▸ **WHAT THE TASK ASKS**
Please repeat word for word the part of the writing assessment passage from "Carol Siri Johnson" to "professional accrediting agendas.".

Carol Siri Johnson & Norbert Elliot, New Jersey Institute of Technology

This paper describes the writing assessment program in the Department of Humanities at New Jersey Institute of Technology.  Writing is an essential component of engineering education, and yet it is difficult to assess.  At most universities, writing assessment centers on the evaluation of individual student ability for placement or gate keeping.  At NJIT, we have elected to focus on using assessment to evaluate the impact of our humanities curriculum on our students, and on discovering ways to improve that curriculum.  After providing an historical background, we will describe our program in its use of best paper and portfolio techniques.  The conclusions that we will then draw reflect the iterative, information-based nature of the program—one that complies with national and professional accrediting agendas.

Background: A Culture of Assessment

How is writing viewed in the 21st century?  As Roberta Camp of the Educational Testing Service has observed, writing is “a rich, multifaceted, meaning-making activity that occurs over time and in a social context, an activity that varies with purpose, situation, and audience and is improved by reflection on the written product and on the strategies used in creating it." [1]  In her longitudinal study of college writers, Marylin S. Sternglass observed that instruction in writing is critical to fostering an analytic stance in disciplinary courses, instruction that allows students to "understand the significance of ideas in their particular field to the level where they become able to question some of the assumptions of that field." [2]  Within engineering education, Carolyn Miller has recently praised the communication-across-the-curriculum movement in her review of program outcomes established by the Engineering Accreditation Commission of the Accreditation Board for Engineering and Technology.  That movement, she wrote, "aims to incorporate writing and speaking into every program and department across our campuses in order to demonstrate that these are not isolated subjects but rather arts that are relevant to every subject." [3]  Hence, writing is a complex activity, itself a technology that enables in-depth learning in a wide variety of fields.  Promoted across the curriculum, writing in the 21st century is far more than a skill: it is, rather, a vehicle for empowerment.

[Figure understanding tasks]
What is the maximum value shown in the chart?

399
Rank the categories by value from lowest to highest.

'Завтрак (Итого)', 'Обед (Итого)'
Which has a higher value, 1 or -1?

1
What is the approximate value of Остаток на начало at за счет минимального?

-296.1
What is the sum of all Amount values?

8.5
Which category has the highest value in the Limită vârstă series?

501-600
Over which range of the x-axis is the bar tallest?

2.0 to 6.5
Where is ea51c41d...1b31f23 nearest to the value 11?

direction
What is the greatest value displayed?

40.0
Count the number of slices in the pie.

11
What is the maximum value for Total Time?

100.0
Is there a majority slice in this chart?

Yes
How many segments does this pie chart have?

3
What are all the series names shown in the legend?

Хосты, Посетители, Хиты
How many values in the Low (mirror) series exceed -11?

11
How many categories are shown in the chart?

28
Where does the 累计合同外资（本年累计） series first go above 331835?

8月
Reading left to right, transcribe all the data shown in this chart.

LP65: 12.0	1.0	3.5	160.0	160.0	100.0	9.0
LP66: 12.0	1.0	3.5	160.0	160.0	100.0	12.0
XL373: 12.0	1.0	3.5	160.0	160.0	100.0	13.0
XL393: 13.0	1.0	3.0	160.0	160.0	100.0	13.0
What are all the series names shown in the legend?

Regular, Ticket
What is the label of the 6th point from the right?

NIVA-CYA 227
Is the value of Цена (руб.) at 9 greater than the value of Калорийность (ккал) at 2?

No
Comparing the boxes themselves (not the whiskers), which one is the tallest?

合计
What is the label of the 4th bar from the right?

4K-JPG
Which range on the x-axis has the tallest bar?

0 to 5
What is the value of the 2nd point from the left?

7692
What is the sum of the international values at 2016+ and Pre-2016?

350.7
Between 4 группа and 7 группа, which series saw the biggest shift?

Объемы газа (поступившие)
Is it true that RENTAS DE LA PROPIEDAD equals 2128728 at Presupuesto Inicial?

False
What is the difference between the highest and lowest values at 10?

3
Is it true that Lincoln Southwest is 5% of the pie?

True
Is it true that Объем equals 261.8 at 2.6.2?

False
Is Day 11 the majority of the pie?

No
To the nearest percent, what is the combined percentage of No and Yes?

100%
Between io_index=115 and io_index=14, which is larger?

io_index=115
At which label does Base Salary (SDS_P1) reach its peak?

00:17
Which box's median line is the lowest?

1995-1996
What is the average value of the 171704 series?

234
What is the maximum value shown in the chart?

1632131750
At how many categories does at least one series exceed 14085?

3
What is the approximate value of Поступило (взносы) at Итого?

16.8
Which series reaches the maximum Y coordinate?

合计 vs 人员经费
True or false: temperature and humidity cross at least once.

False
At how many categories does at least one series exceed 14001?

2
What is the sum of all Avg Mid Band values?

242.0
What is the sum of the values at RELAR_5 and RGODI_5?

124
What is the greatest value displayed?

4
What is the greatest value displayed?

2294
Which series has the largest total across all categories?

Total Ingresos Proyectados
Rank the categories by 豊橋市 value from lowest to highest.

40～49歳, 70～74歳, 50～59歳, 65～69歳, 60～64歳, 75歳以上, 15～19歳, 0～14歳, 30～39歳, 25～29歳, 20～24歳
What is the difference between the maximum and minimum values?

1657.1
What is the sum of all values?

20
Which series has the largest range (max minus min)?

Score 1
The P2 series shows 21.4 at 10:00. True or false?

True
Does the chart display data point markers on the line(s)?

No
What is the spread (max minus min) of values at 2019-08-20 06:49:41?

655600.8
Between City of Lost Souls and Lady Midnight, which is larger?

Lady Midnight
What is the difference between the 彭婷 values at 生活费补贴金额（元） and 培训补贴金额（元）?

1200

▸ **RESULT**
Carol Siri Johnson & Norbert Elliot, New Jersey Institute of Technology

This paper describes the writing assessment program in the Department of Humanities at New Jersey Institute of Technology.  Writing is an essential component of engineering education, and yet it is difficult to assess.  At most universities, writing assessment centers on the evaluation of individual student ability for placement or gate keeping.  At NJIT, we have elected to focus on using assessment to evaluate the impact of our humanities curriculum on our students, and on discovering ways to improve that curriculum.  After providing an historical background, we will describe our program in its use of best paper and portfolio techniques.  The conclusions that we will then draw reflect the iterative, information-based nature of the program—one that complies with national and professional accrediting agendas.